- **TASK BRIEF**
Every record must be reproduced exactly. Leave none out.

Saved entries
━━━━

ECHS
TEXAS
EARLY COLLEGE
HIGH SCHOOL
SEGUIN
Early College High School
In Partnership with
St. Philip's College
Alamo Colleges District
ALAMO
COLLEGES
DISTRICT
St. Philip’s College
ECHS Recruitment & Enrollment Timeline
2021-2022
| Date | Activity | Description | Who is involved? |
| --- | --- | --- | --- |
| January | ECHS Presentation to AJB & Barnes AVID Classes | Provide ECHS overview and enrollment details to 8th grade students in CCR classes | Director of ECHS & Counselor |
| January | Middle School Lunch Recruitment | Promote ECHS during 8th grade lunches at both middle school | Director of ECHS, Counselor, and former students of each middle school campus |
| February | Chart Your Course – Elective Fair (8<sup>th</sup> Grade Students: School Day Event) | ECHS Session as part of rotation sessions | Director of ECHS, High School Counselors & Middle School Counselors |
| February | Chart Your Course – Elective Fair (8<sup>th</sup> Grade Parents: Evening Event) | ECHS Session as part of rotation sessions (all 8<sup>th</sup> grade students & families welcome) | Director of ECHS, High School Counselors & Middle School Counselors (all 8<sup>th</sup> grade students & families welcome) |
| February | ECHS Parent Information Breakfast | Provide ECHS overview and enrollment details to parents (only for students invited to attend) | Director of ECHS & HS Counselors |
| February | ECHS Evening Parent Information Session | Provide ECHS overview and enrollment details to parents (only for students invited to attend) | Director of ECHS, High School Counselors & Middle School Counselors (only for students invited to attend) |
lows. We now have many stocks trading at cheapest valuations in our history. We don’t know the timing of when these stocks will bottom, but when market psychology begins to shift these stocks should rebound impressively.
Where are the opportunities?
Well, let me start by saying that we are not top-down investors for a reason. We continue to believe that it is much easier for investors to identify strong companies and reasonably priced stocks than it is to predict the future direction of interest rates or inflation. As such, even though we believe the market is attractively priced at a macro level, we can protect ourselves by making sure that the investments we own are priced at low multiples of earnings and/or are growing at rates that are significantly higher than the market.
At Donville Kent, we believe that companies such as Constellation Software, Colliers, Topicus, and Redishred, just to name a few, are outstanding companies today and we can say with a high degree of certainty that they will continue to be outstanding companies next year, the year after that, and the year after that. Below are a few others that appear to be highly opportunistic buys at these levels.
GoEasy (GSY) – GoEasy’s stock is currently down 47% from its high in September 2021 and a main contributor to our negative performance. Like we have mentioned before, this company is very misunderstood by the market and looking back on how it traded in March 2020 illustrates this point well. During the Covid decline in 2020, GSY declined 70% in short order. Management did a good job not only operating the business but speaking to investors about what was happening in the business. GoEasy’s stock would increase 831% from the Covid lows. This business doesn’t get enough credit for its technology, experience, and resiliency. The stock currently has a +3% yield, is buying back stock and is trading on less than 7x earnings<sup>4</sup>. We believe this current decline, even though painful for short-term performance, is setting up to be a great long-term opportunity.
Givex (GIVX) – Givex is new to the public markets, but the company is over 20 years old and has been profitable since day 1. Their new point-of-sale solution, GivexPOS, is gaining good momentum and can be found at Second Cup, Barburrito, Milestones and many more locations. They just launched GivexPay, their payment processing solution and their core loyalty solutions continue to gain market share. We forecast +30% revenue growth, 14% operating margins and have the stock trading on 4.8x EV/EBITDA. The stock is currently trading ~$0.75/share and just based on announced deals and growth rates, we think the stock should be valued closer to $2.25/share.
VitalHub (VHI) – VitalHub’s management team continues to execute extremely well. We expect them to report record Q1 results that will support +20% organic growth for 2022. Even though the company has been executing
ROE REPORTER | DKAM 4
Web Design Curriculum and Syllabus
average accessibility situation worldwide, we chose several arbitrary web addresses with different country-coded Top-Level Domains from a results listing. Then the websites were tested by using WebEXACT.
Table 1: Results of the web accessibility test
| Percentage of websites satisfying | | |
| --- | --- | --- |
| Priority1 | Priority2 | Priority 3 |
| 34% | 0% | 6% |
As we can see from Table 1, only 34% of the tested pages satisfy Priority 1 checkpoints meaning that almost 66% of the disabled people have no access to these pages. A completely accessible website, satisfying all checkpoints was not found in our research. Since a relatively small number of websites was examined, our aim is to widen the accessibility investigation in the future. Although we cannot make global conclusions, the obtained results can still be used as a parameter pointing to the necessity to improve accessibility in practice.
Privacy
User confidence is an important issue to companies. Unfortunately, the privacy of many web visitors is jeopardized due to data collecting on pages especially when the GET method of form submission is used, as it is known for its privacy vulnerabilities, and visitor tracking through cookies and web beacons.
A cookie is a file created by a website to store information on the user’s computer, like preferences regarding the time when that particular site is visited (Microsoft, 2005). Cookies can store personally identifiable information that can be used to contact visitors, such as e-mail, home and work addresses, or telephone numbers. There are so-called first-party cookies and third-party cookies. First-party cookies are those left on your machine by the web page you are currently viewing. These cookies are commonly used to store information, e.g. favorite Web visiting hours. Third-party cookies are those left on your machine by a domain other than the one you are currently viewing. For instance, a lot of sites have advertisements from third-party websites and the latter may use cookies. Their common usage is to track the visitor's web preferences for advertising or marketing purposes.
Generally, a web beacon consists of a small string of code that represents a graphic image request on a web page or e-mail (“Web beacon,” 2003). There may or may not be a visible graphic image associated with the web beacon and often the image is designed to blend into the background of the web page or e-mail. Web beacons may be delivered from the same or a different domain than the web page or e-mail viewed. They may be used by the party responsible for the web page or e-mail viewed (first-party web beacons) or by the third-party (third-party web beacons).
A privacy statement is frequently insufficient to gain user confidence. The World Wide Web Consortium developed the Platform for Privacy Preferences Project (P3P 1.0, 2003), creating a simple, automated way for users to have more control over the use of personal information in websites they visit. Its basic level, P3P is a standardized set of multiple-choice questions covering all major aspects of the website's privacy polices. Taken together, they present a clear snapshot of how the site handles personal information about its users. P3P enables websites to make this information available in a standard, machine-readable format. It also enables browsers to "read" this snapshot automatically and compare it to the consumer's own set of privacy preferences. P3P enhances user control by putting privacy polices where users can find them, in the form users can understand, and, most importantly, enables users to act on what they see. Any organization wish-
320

━━━━

- **EXERCISE ANSWER**
ECHS
TEXAS
EARLY COLLEGE
HIGH SCHOOL
SEGUIN
Early College High School
In Partnership with
St. Philip's College
Alamo Colleges District
ALAMO
COLLEGES
DISTRICT
St. Philip’s College
ECHS Recruitment & Enrollment Timeline
2021-2022
| Date | Activity | Description | Who is involved? |
| --- | --- | --- | --- |
| January | ECHS Presentation to AJB & Barnes AVID Classes | Provide ECHS overview and enrollment details to 8th grade students in CCR classes | Director of ECHS & Counselor |
| January | Middle School Lunch Recruitment | Promote ECHS during 8th grade lunches at both middle school | Director of ECHS, Counselor, and former students of each middle school campus |
| February | Chart Your Course – Elective Fair (8<sup>th</sup> Grade Students: School Day Event) | ECHS Session as part of rotation sessions | Director of ECHS, High School Counselors & Middle School Counselors |
| February | Chart Your Course – Elective Fair (8<sup>th</sup> Grade Parents: Evening Event) | ECHS Session as part of rotation sessions (all 8<sup>th</sup> grade students & families welcome) | Director of ECHS, High School Counselors & Middle School Counselors (all 8<sup>th</sup> grade students & families welcome) |
| February | ECHS Parent Information Breakfast | Provide ECHS overview and enrollment details to parents (only for students invited to attend) | Director of ECHS & HS Counselors |
| February | ECHS Evening Parent Information Session | Provide ECHS overview and enrollment details to parents (only for students invited to attend) | Director of ECHS, High School Counselors & Middle School Counselors (only for students invited to attend) |
lows. We now have many stocks trading at cheapest valuations in our history. We don’t know the timing of when these stocks will bottom, but when market psychology begins to shift these stocks should rebound impressively.
Where are the opportunities?
Well, let me start by saying that we are not top-down investors for a reason. We continue to believe that it is much easier for investors to identify strong companies and reasonably priced stocks than it is to predict the future direction of interest rates or inflation. As such, even though we believe the market is attractively priced at a macro level, we can protect ourselves by making sure that the investments we own are priced at low multiples of earnings and/or are growing at rates that are significantly higher than the market.
At Donville Kent, we believe that companies such as Constellation Software, Colliers, Topicus, and Redishred, just to name a few, are outstanding companies today and we can say with a high degree of certainty that they will continue to be outstanding companies next year, the year after that, and the year after that. Below are a few others that appear to be highly opportunistic buys at these levels.
GoEasy (GSY) – GoEasy’s stock is currently down 47% from its high in September 2021 and a main contributor to our negative performance. Like we have mentioned before, this company is very misunderstood by the market and looking back on how it traded in March 2020 illustrates this point well. During the Covid decline in 2020, GSY declined 70% in short order. Management did a good job not only operating the business but speaking to investors about what was happening in the business. GoEasy’s stock would increase 831% from the Covid lows. This business doesn’t get enough credit for its technology, experience, and resiliency. The stock currently has a +3% yield, is buying back stock and is trading on less than 7x earnings<sup>4</sup>. We believe this current decline, even though painful for short-term performance, is setting up to be a great long-term opportunity.
Givex (GIVX) – Givex is new to the public markets, but the company is over 20 years old and has been profitable since day 1. Their new point-of-sale solution, GivexPOS, is gaining good momentum and can be found at Second Cup, Barburrito, Milestones and many more locations. They just launched GivexPay, their payment processing solution and their core loyalty solutions continue to gain market share. We forecast +30% revenue growth, 14% operating margins and have the stock trading on 4.8x EV/EBITDA. The stock is currently trading ~$0.75/share and just based on announced deals and growth rates, we think the stock should be valued closer to $2.25/share.
VitalHub (VHI) – VitalHub’s management team continues to execute extremely well. We expect them to report record Q1 results that will support +20% organic growth for 2022. Even though the company has been executing
ROE REPORTER | DKAM 4
Web Design Curriculum and Syllabus
average accessibility situation worldwide, we chose several arbitrary web addresses with different country-coded Top-Level Domains from a results listing. Then the websites were tested by using WebEXACT.
Table 1: Results of the web accessibility test
| Percentage of websites satisfying | | |
| --- | --- | --- |
| Priority1 | Priority2 | Priority 3 |
| 34% | 0% | 6% |
As we can see from Table 1, only 34% of the tested pages satisfy Priority 1 checkpoints meaning that almost 66% of the disabled people have no access to these pages. A completely accessible website, satisfying all checkpoints was not found in our research. Since a relatively small number of websites was examined, our aim is to widen the accessibility investigation in the future. Although we cannot make global conclusions, the obtained results can still be used as a parameter pointing to the necessity to improve accessibility in practice.
Privacy
User confidence is an important issue to companies. Unfortunately, the privacy of many web visitors is jeopardized due to data collecting on pages especially when the GET method of form submission is used, as it is known for its privacy vulnerabilities, and visitor tracking through cookies and web beacons.
A cookie is a file created by a website to store information on the user’s computer, like preferences regarding the time when that particular site is visited (Microsoft, 2005). Cookies can store personally identifiable information that can be used to contact visitors, such as e-mail, home and work addresses, or telephone numbers. There are so-called first-party cookies and third-party cookies. First-party cookies are those left on your machine by the web page you are currently viewing. These cookies are commonly used to store information, e.g. favorite Web visiting hours. Third-party cookies are those left on your machine by a domain other than the one you are currently viewing. For instance, a lot of sites have advertisements from third-party websites and the latter may use cookies. Their common usage is to track the visitor's web preferences for advertising or marketing purposes.
Generally, a web beacon consists of a small string of code that represents a graphic image request on a web page or e-mail (“Web beacon,” 2003). There may or may not be a visible graphic image associated with the web beacon and often the image is designed to blend into the background of the web page or e-mail. Web beacons may be delivered from the same or a different domain than the web page or e-mail viewed. They may be used by the party responsible for the web page or e-mail viewed (first-party web beacons) or by the third-party (third-party web beacons).
A privacy statement is frequently insufficient to gain user confidence. The World Wide Web Consortium developed the Platform for Privacy Preferences Project (P3P 1.0, 2003), creating a simple, automated way for users to have more control over the use of personal information in websites they visit. Its basic level, P3P is a standardized set of multiple-choice questions covering all major aspects of the website's privacy polices. Taken together, they present a clear snapshot of how the site handles personal information about its users. P3P enables websites to make this information available in a standard, machine-readable format. It also enables browsers to "read" this snapshot automatically and compare it to the consumer's own set of privacy preferences. P3P enhances user control by putting privacy polices where users can find them, in the form users can understand, and, most importantly, enables users to act on what they see. Any organization wish-
320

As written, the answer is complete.